We can all make small efforts to help social media information stay current and credible. Thanks for reading this and to those back home in the Northwest, stay safe.

BONUS: I'm updating to address some of reports of "criminal activity" around the fires reported by some local Sheriff Departments. We still need to be careful about sharing these legit reports because, given the wrong spin by the wrong people, they can offer legitimacy to the completely bogus rumors. We need to remember to VERIFY what we see and not to jump to conclusions; just because a certain county has an arrest, it doesn't mean that arrest was related to an internet rumor. Of course there is going to be criminal activity and confusion in a crisis situation like this, and sure, there will probably some actual arsonists who get in on the game. But this is all the more reason to be extra diligent about the information we share on social media - so we don't add to the confusion and get in the way of the local authorities address the real problems.

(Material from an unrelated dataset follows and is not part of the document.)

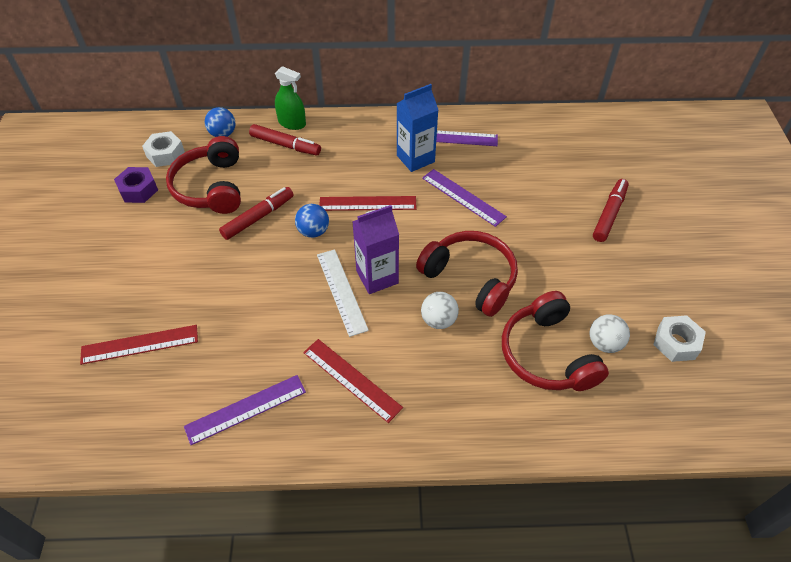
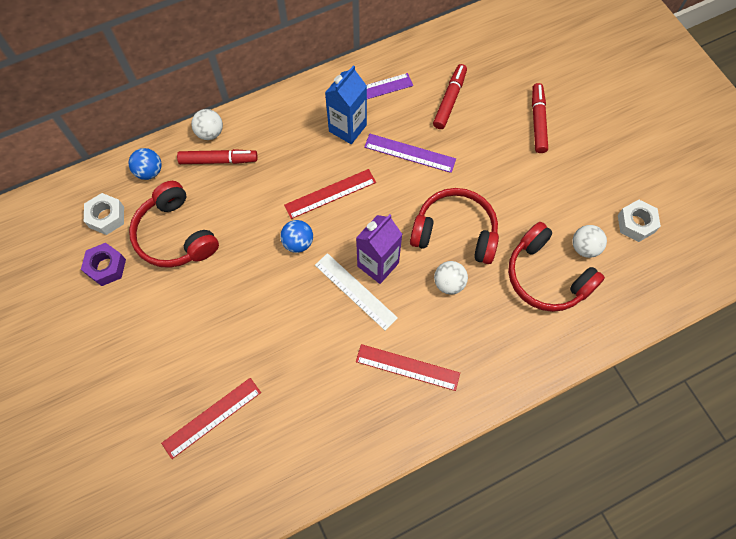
camera: 25 degrees left, 15 degrees up
(246, 409) = (338, 432): purple ruler -> none
(258, 217) = (239, 249): red marker -> red marker (449, 100)
(292, 123) = (210, 133): green spray bottle -> white ball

There also good reasons to wait on sharing the information. First is "spin." Even if the information is true, it doesn't take long for things to get tangled up in the social media web until it's spun beyond recognition. People with agendas to push their opinions or view points can jump on these true stories and manipulate the information to serve their own purposes. Second, waiting a few days before sharing online might give time for the locals dealing with the issue to get to the bottom of what really happened and avoid rumors from premature conclusions.